March 10, 2010


Merck-Sanofi JV may be forced to unload cattle, poultry products

 


Merck & Co. and Sanofi-Aventis SA, expected to combine animal health businesses into a joint venture within a week, may have to divest some products to satisfy government antitrust regulators, analysts said.


There are "areas of overlap" among the two companies' products, primarily in cattle and poultry vaccines, said John Volk, senior consultant with Brakke Consulting, Inc., a Dallas, Texas-based firm that serves the animal health industry.


"Cattle and poultry vaccines are probably the biggest areas where they will have to do divestitures," Volk said, adding that regulators will look most closely at whether the combined companies will have an overly dominant position in any one category.

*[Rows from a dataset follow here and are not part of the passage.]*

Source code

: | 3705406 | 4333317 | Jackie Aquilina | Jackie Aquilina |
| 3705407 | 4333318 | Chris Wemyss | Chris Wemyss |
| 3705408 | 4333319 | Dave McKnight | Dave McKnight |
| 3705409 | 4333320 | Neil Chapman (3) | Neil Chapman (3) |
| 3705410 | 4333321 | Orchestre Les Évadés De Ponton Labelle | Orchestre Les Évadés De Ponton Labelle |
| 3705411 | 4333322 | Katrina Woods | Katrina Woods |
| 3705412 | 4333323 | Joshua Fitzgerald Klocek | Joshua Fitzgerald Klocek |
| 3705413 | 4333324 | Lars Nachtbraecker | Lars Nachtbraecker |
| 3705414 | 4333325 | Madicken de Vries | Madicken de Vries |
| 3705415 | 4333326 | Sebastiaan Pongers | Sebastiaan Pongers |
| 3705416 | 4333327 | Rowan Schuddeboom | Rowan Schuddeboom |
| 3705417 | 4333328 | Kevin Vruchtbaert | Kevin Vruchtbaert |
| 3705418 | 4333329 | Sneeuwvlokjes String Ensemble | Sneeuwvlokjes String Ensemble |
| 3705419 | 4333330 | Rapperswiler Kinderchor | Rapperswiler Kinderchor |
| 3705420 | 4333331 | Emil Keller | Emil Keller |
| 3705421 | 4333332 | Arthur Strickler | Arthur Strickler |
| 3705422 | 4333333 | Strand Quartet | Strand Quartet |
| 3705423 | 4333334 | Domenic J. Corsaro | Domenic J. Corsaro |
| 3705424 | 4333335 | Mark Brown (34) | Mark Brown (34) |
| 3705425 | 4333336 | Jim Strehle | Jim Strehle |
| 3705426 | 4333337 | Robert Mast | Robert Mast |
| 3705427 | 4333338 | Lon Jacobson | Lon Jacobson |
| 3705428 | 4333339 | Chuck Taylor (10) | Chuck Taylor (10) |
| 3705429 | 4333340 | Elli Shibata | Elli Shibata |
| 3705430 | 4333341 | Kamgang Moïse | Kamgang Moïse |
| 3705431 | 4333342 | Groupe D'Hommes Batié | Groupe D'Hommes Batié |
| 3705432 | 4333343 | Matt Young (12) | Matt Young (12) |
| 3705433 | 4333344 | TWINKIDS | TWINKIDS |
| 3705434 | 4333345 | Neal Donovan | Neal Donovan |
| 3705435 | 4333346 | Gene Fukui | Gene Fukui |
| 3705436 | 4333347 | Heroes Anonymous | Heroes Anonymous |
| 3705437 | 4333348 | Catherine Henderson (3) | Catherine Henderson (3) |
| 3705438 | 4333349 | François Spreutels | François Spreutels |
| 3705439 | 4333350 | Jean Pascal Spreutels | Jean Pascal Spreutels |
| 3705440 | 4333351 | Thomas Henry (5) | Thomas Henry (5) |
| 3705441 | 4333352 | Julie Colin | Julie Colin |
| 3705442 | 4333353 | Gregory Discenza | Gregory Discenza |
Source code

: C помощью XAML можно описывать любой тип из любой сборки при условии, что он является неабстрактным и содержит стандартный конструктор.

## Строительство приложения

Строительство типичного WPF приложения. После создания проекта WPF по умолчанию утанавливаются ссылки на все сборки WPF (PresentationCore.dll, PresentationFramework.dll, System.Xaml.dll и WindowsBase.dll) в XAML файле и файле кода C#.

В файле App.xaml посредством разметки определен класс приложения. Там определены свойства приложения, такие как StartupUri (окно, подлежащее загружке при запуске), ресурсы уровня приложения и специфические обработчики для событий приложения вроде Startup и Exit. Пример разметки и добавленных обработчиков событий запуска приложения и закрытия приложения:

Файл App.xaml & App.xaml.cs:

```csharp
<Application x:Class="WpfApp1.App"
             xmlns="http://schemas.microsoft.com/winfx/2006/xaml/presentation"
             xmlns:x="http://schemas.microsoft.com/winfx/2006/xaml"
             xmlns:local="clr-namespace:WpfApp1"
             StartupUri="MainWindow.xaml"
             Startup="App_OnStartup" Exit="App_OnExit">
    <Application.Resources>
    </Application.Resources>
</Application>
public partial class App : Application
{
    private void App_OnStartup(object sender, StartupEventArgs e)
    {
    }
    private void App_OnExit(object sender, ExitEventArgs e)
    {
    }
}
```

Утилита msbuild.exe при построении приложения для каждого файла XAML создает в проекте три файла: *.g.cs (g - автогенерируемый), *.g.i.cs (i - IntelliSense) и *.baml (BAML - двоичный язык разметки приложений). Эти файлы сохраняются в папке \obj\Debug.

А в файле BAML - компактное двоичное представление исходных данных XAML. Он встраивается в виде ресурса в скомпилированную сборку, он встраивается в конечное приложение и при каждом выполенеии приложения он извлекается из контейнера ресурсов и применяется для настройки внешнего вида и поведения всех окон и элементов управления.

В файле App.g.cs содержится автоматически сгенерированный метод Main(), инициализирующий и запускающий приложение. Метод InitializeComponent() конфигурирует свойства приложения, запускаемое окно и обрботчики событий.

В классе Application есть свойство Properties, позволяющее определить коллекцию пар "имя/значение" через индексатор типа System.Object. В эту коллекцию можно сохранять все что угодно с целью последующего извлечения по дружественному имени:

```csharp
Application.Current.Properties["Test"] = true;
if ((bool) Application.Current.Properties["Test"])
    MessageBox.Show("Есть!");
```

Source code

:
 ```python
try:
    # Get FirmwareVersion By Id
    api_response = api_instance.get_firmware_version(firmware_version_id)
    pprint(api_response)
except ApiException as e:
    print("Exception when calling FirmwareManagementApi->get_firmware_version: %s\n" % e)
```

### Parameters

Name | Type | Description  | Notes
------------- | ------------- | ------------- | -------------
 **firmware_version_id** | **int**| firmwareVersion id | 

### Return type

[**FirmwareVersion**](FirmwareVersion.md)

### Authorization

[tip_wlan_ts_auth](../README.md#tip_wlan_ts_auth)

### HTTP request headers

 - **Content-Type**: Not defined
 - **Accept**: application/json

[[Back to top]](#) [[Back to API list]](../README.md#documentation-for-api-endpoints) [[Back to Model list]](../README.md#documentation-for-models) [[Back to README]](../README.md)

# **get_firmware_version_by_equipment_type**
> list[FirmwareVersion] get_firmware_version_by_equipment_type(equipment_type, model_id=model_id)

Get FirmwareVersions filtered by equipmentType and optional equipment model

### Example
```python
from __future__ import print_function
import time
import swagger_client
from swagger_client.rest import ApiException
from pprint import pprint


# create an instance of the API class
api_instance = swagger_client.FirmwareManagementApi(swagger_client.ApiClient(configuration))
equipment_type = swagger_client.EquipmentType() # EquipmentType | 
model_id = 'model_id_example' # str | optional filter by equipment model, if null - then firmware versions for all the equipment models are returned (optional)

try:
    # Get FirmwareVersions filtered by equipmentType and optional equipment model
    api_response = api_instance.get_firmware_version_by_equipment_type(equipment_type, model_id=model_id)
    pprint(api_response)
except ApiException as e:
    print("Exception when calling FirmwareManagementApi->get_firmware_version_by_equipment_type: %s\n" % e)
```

A decision on whether Merck and Sanofi will combine animal health units is expected in the next few weeks, spokesmen for the companies said March 3. Paris-based Sanofi, in February 10 statement, said an Intervet-Merial combination was "highly probable."


The joint venture would have 25% increase of the global animal health market, which generated US$18.5 billion in revenue last year, Volk said. The current leader Pfizer Inc. has around 15% of the global market.


Most small- to mid-sized livestock producers are likely to feel little impact from the joint venture,as there are still several other competitors in the animal health industry, including Boehringer Ingelheim, Novartis AG and Pfizer.


The joint venture may also signify further consolidation in the animal health industry, with the number of companies shrinking in recent years partly due to rising costs to develop and gain government approval of drugs.


Merck and Sanofi's animal health units generated a combined US$4.77 billion in revenue in 2009. Merial, whose US operations are based in Duluth, Georgia, had US$2.55 billion revenue in 2009, or almost 14% of the market.


Sanofi in September bought Merck's 50% stake in Merial, the companies' previously-formed veterinary partnership, for US$4 billion. New Jersey-based Merck sold the 50% stake to assure regulatory approval of its purchase of Schering-Plough, which closed November 4.